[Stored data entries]
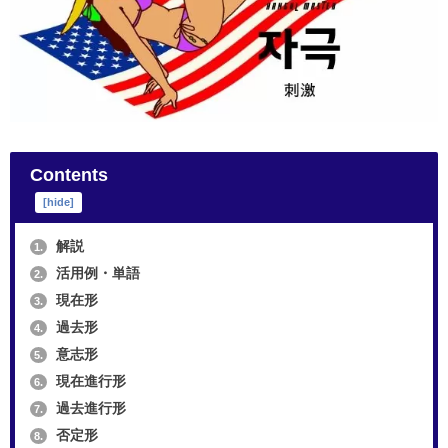
Contents
[
hide
]
解説
1.
活用例・単語
2.
現在形
3.
過去形
4.
意志形
5.
現在進行形
6.
過去進行形
7.
否定形
8.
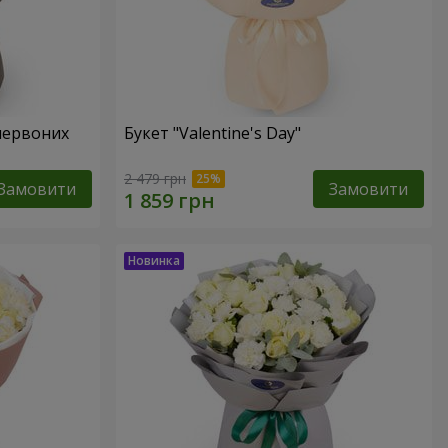
червоних
Букет "Valentine's Day"
2 479 грн
Замовити
Замовити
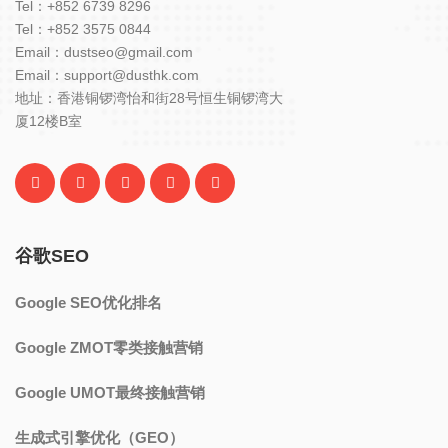
Tel：+852 6739 8296
Tel：+852 3575 0844
Email：dustseo@gmail.com
Email：support@dusthk.com
地址：香港铜锣湾怡和街28号恒生铜锣湾大
厦12楼B室
谷歌SEO
Google SEO优化排名
Google ZMOT零类接触营销
Google UMOT最终接触营销
生成式引擎优化（GEO）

**Instructions for the task**
Give back the records word for word, without their pictures.

**Reply**
Contents
[
hide
]
解説
1.
活用例・単語
2.
現在形
3.
過去形
4.
意志形
5.
現在進行形
6.
過去進行形
7.
否定形
8.
червоних
Букет "Valentine's Day"
2 479 грн
Замовити
Замовити
Tel：+852 6739 8296
Tel：+852 3575 0844
Email：dustseo@gmail.com
Email：support@dusthk.com
地址：香港铜锣湾怡和街28号恒生铜锣湾大
厦12楼B室
谷歌SEO
Google SEO优化排名
Google ZMOT零类接触营销
Google UMOT最终接触营销
生成式引擎优化（GEO）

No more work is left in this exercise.